First Light Fusion is a member of the Fusion Industry Association which consists of 17 private companies commercializing fusion. Among them are Tokamak Energy also located near Oxford and Commonwealth Fusion Systems founded by scientists from the Massachusetts Institute of Technology. In the article for MIT Technology Review, Leigh Phillips writes about General Fusion from Canada and California-based TAE Technologies that spent 20 years and USD 500 million to develop a fusion reactor expected to join the market in 5 years. Start-ups are not the only players on the fusion market.
Chris Mowry, CEO of General Fusion, tried to explain to MIT Technology Review why investors are interested in fusion. Leigh Phillips quotes his words, “Fusion reactors might be harder to build, he suggests, but they are more socially acceptable. This is why there’s been a rush of venture capital into fusion, he says—investors are confident there will be a sea of eager buyers waiting for whoever can make it work first.”
Meanwhile, the greens in Europe want the ITER to be closed and, as many supporters of the anti-nuclear campaign, do not see the difference between nuclear fission and fusion. “Experts might be lining up behind nuclear, but convincing skeptical voters is something else,” writes Leigh Phillips.
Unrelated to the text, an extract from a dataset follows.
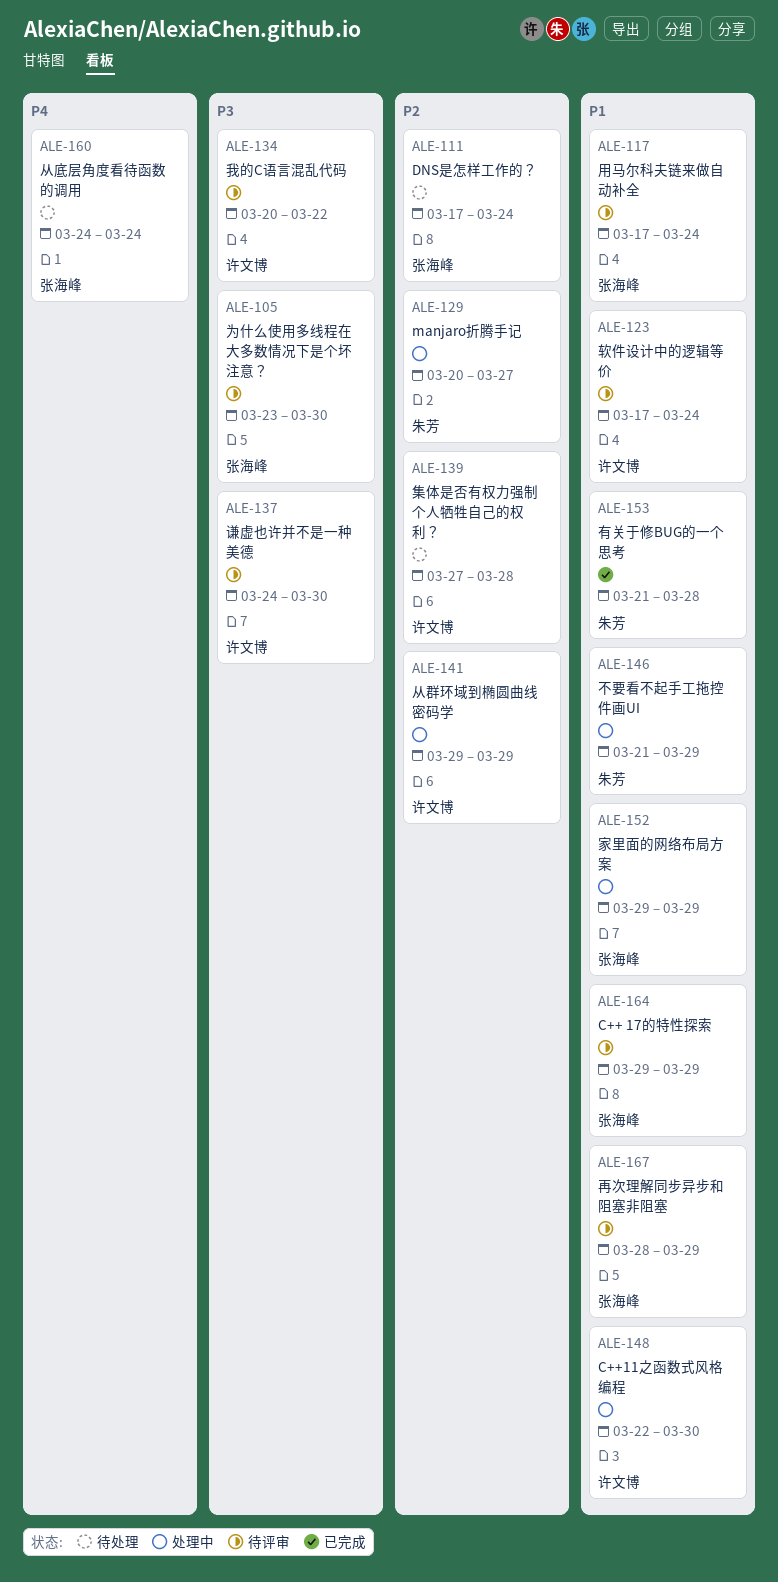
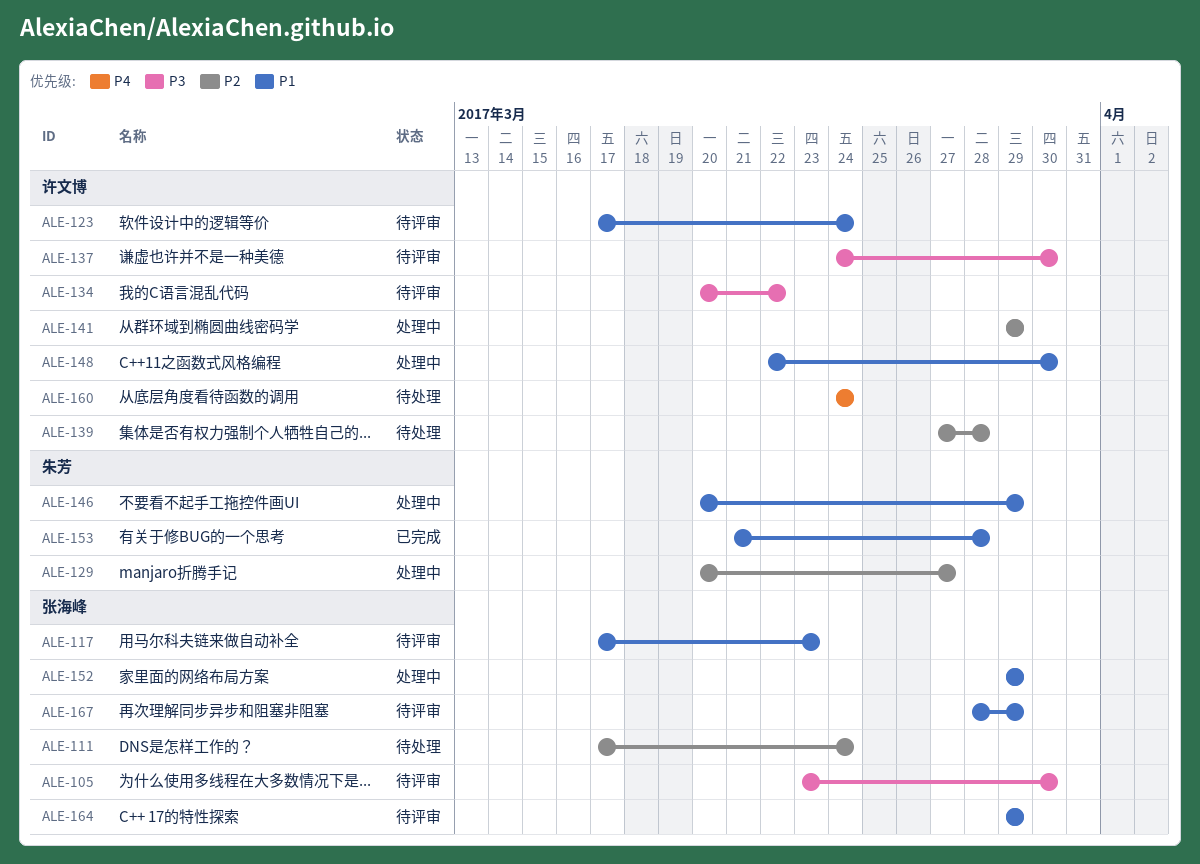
ALE-117, due: Mar 24 -> Mar 23
ALE-146, start: Mar 21 -> Mar 20
ALE-160, owner: 张海峰 -> 许文博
Russia with its unparalleled expertise in nuclear and thermonuclear research is one of the first participants of the ITER project and makes 9% of all project investments. Rosatom Group companies produce key reactor components and other hi-tech equipment for the ITER. “ITER is important for us as a ground where we can test energy solutions of the future and as an opportunity to strengthen Russia’s role on the global technology market,” Rosatom’s Director General Alexey Likhachev said.